Selected excerpt =

___

Re: [RS6000] PR 80938, Don't emit eh_frame for regs that don't need saving

2017-08-16 Thread Segher Boessenkool
On Thu, Aug 17, 2017 at 11:25:27AM +0930, Alan Modra wrote:
> On Wed, Aug 16, 2017 at 06:23:13PM -0500, Segher Boessenkool wrote:
> > Maybe whatever is creating those instructions should set RTX_FRAME_RELATED_P
> > by itself?  Not sure if that is nicer.
> > 
> > Both this CR2 and R0 handling are pretty nasty hacks.  Could you add a
> > comment saying that?
> 
> I wouldn't say the R0 handling is a nasty hack at all.  You can't save
> LR directly, storing to the stack must go via a gpr.  I'm 100% sure
> you know that, and so would anyone else working on powerpc gcc
> support.  It so happens that we use r0 in every case we hit this 
> code.  *That* fact is commented.  I don't really know what else you
> want.

But R0 isn't necessarily used for LR here.  That is true currently in
all cases I can see, but it can be used for other things.  The ABI
doesn't force things here.

The separate shrink-wrapping code does use R0 for other things, but it
manually sets the CFI notes anyway, so no problem there.  Maybe I should
just stop worrying.

> (Incidentally, the dwarf2cfi.c behaviour is described by
> 
>   In addition, if a register has previously been saved to a different
>   register,
> 
> Yup, great comment that one!  Dates back to 2004, commit 60ea93bb72.)

Perhaps inspired by the REG_CFA_REGISTER name for the RTL note ;-)

> The CR2 thing is a long-standing convention for frame info about CR, a
> wart fixed by ELFv2.  See elsewhere

That ELFv2 fix is why I still haven't submitted the separate shrink-wrapping
for CR fields code -- it complicates things a lot :-/

> I'l go with:
> 
>   /* If we see CR2 then we are here on a Darwin world save.  Saves of
>  CR2 signify the whole CR is being saved.  This is a long-standing
>  ABI wart fixed by ELFv2.  As for r0/lr there is no need to check
>  that CR needs to be saved.  */

That is fine, thanks again.


Segher


Re: [RS6000] PR 80938, Don't emit eh_frame for regs that don't need saving

2017-08-16 Thread Alan Modra
On Wed, Aug 16, 2017 at 06:23:13PM -0500, Segher Boessenkool wrote:
> Hi!
> 
> On Wed, Aug 16, 2017 at 08:05:04AM +0930, Alan Modra wrote:
> > Repost with requested changes.  I've extracted the logic that omits
> > frame saves from rs6000_frame_related to a new function, because it's
> > easier to document that way.  The logic has been simplified a little
> > too: fixed_reg_p doesn't need to be called there.
> > 
> > PR target/80938
> > * config/rs6000/rs6000.c (rs6000_savres_strategy): Revert 2017-08-09.
> > Don't use store multiple if only one reg needs saving.
> > (interesting_frame_related_regno): New function.
> > (rs6000_frame_related): Don't emit eh_frame for regs that
> > don't need saving.
> > (rs6000_emit_epilogue): Likewise.
> 
> It's not just eh_frame, it's all call frame information.

___

Record excerpts =
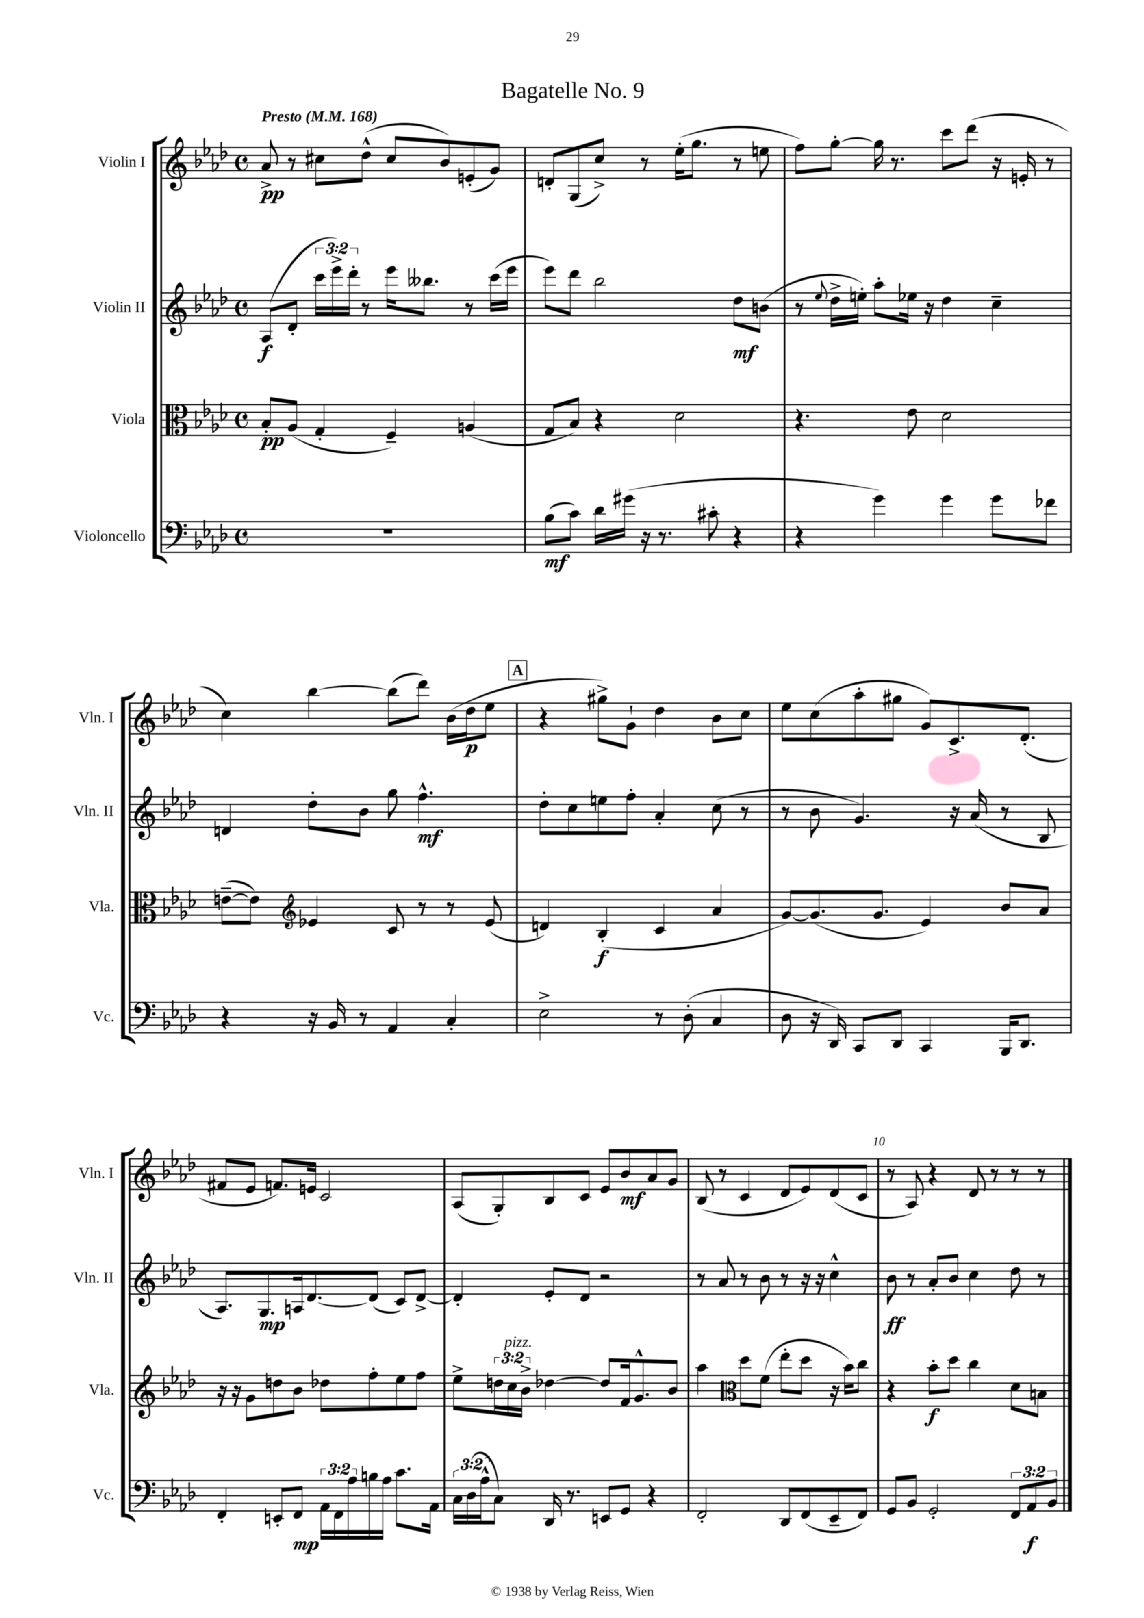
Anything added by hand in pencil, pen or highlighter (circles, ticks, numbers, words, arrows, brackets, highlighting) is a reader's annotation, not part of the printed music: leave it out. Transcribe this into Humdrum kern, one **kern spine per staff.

**kern	**kern	**kern	**kern
*staff4	*staff3	*staff2	*staff1
*clefF4	*clefC3	*clefG2	*clefG2
*k[b-e-a-d-]	*k[b-e-a-d-]	*k[b-e-a-d-]	*k[b-e-a-d-]
*M4/4	*M4/4	*M4/4	*M4/4
*met(c)	*met(c)	*met(c)	*met(c)
*MM168	*MM168	*MM168	*MM168
1r	8B-'	(8A-	8a-^
.	(8A-	8d-'	8r
.	4G'	24ccc	8cc#
.	.	24eee-^)	.
.	.	24ddd-'	.
.	.	8r	(8dd-^^
.	4F~)	16eee-	8cc#
.	.	8.bb--	.
.	.	.	8b-)
.	(4A	8r	(8e'
.	.	(16ccc	8g)
.	.	16eee-	.
=	=	=	=
(8B-	8G	8eee-)	8d'
8c)	8B-)	8ddd-	(8G
16d-	4r	2bb-	8cc^)
(16g#	.	.	.
16r	.	.	8r
8.r	.	.	.
.	2d-	.	(16ee-'
.	.	.	8.gg
8c#'	.	.	.
4r	.	8dd-	8r
.	.	(8b	8ee
=	=	=	=
4r	4.r	8r	8ff)
.	.	8qqee-	.
.	.	16dd-^	[8gg'
.	.	16ee')	.
4g)	.	8aa-'	16gg]
.	.	.	8.r
.	8e-	16ee-	.
.	.	16r	.
4g	2d-	4dd-	8ccc
.	.	.	(8ddd-
8g	.	4cc~	16r
.	.	.	16e'
8f-	.	.	8r
=	=	=	=
4r	([8e~	4d	4cc)
.	8e])	.	.
*	*clefG2	*	*
16r	4e-	8dd-'	[4bb-
16BB-	.	.	.
8r	.	8b-	.
4AA-	8c	8gg	(8bb-]
.	8r	4.ff^^	8ddd-)
4C'	8r	.	(16b-
.	.	.	16dd-
.	(8e-	.	8ee-
=	=	=	=
2E-^	4d)	8dd-'	4r
.	.	8cc	.
.	(4B-'	8ee	8gg#^)
.	.	8ff'	8g`
8r	4c	4a-'	4dd-
(8D-'	.	.	.
4C	4a-	(8cc	8b-
.	.	8r	8cc
=	=	=	=
8D-	[8g)	8r	8ee-
16r	(8.g]	8b-	(8cc
16DD-)	.	.	.
8CC	.	4.g)	8aa-'
.	8.g	.	.
8DD-	.	.	8gg#
4CC	4e-)	.	8g)
.	.	16r	8.c^
.	.	(16a-	.
16BBB-	8b-	8r	.
8.DD-	.	.	(8.d-'
.	8a-	8B-	.
=	=	=	=
4FF'	16r	8.A-)	8f#
.	16r	.	.
.	8g	.	8e-
.	.	8.G	.
8EE'	8dd	.	8.f)
8FF	8b-	16A	.
.	.	[8.d-	16e
24AA-	8dd-	.	2c
24FF	.	.	.
24A-	.	.	.
16B	8ff'	(8d-]	.
16A-	.	.	.
8.c	8ee-	8c)	.
.	8ff	[8d-^	.
16AA-	.	.	.
=	=	=	=
24C	8ee-^	4d-']	(8A-
(24D-	.	.	.
24A-^^	.	.	.
8C)	24dd	.	8G')
.	24cc	.	.
.	24b-^	.	.
16DD-	[4dd-	8e-'	8B-
8.r	.	.	.
.	.	8d-	8c
8EE	8dd-]	2r	8e-
8GG	16f	.	8b-
.	8.g^^	.	.
4r	.	.	8a-
.	8b-	.	8g
=	=	=	=
2FF'	4aa-	8r	(8B-
.	.	8a-	8r
*	*clefC3	*	*
.	8dd-	8r	4c
.	(8f	8b-	.
8DD-	8ee-'	8r	8d-
(8FF	8dd-	16r	8e-)
.	.	16r	.
8EE-~	16r	4cc^^	(8d-
.	16b-)	.	.
8FF)	8cc	.	8c
=	=	=	=
8GG	4r	8b-	8r
8BB-	.	8r	8A-)
2GG'	8b-'	8a-'	4r
.	8dd-	8b-	.
.	4cc	4cc	8d-
.	.	.	8r
12FF	8d-	8dd-	8r
12AA-	.	.	.
.	8B	8r	8r
12BB-	.	.	.
==	==	==	==
*-	*-	*-	*-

___

In the PowerPC mailing-list thread, what does a save of CR2 signify?

It signifies that the whole CR is being saved.